In the East we have another word, dhyan. It does not mean concentration, it does not mean contemplation, it does not mean meditation even. It means a state of no-mind. All those three are mind activities – whether you are concentrating, contemplating, or meditating, you are always objective. There is something you are concentrating upon, there is something you are meditating upon, there is something you are contemplating upon. Your processes may be different but the boundary line is clear cut: it is within the mind. Mind can do all these three things without any difficulty.
Dhyan is beyond mind.
This is not the first time that the difficulty has been raised – it has been raised by many people. After Gautam Buddha, his disciples reached China nearabout eighteen hundred years ago and they were faced with the same difficulty. Finally they decided not to translate the word because there is no possible translation. They used the word dhyan, but in the Chinese pronunciation it became ch’an.
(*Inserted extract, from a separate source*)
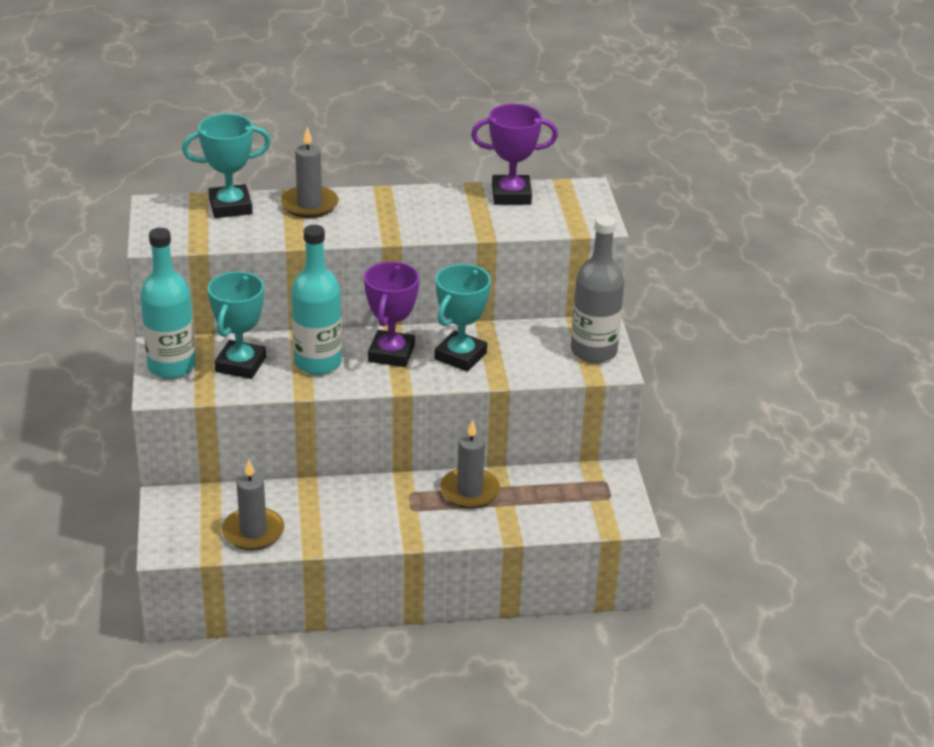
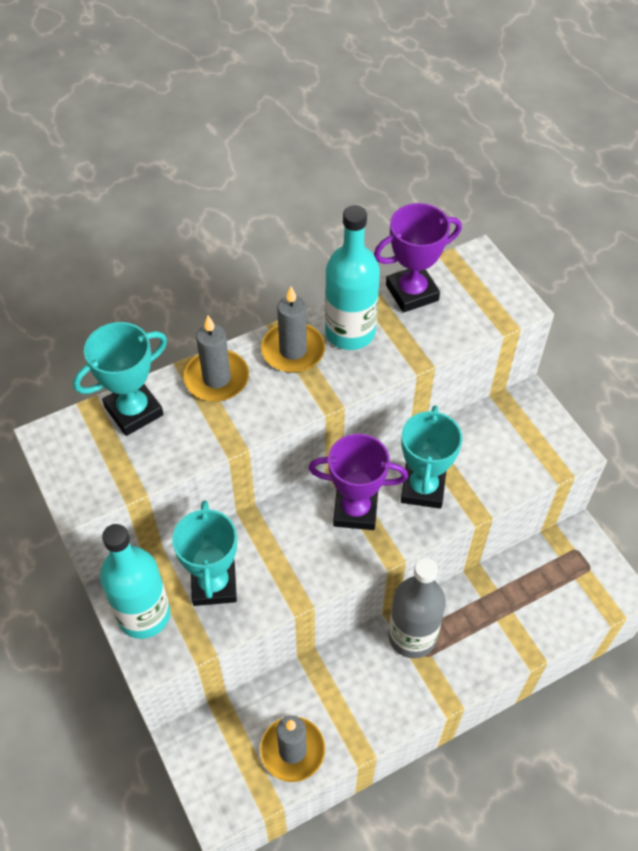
camera: 20 degrees left, 20 degrees up
turquoise bottle [291,225,342,375] -> turquoise bottle moved to [325,205,380,350]
purple trophy [364,262,419,367] -> purple trophy turned 75 degrees counterclockwise [308,434,408,530]
grey candle [440,420,500,509] -> grey candle moved to [261,286,325,373]
grey bottle [571,215,624,363] -> grey bottle moved to [388,558,446,658]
And when fourteen hundred years ago the transmission of the lamp reached to Japan, again there was the same difficulty: what to do with ch’an? The Japanese had no equivalent or even similar word for it. So they also decided to use the same word; in their pronunciation it became zen.
And it is a strange story, that Gautam Buddha himself never used the word dhyan, because he never used the Sanskrit language. It was one of his revolutionary steps to use the people’s language, not the language of the scholars. Sanskrit has never been a living language; it has never been used by the people in the marketplace. It has been the language of the learned, the scholars, the professors, the philosophers, the theologians, and there was a tremendous gap between the world of scholars and the world of the ordinary human being. It was tremendously courageous of Gautam Buddha not to use the language in which he was trained, but to use the language of the people. He used a language called Pali. In Pali, dhyan becomes jhan. Jhan and zen are not very far away, and ch’an also fits perfectly well between the two.
But the people who translated the first scriptures describing meditation thought that they understood the meaning of dhyan. Most of them were Christian missionaries, and naturally they had nothing beyond the conception of mind. Christianity has never thought about going beyond the mind; hence the possibility does not exist for anything like dhyan. The closest they could come was ‘meditation’.
But the moment you use ‘meditation’, it becomes, automatically, meditation upon what? ‘Meditation’ is intrinsically objective – the word. Dhyan is not.
When you use dhyan, it does not mean on what. It simply means going beyond the mind. And the moment you go beyond the mind, you go beyond all objects. You simply are. Dhyan is not a process, but a state of being. Not a duality between subject and object, but simply a dewdrop slipping from the lotus leaf into the ocean.
Talking to you, when I say, “Meditate over it” I know the word I am using is wrong. But the reason that I am using the wrong word is because only the wrong people are around me! All the misfits of the world… they fit me very well! But you can be reminded that language should not become a barrier.
Meditation is a state. You are simply silent – no thought to concentrate on, no subject to contemplate, no object to meditate over. The other has disappeared. And remember, the moment the other disappears, you cannot exist. You are part of the other. Just as if light disappears, there will be no darkness; if life disappears, there will be no death; they are intrinsically joined together. “I” and “you”
can either exist together in a certain kind of coexistence or we have to disappear and then what remains is neither me nor you. What remains is the universal energy.
Meditation is disappearing into the universal.
Mind is the barrier. And the more you concentrate, the more you contemplate, the more you meditate upon something, you will never go out of the mind. And mind is the dewdrop I have referred to. So the first thing to understand is that for meditation, only in the East and particularly in India was the first word coined. Words are coined only when you have a certain experience which is incapable of being expressed in the existing language.
For ten thousand years India has been pouring all its genius into a single effort, and that is dhyan. If you use the word ‘dhyan’, you will not ask, “On what?” The very word ‘dhyan’ has no intrinsic duality.
Dhyan means simply silence. Utter silence, serenity.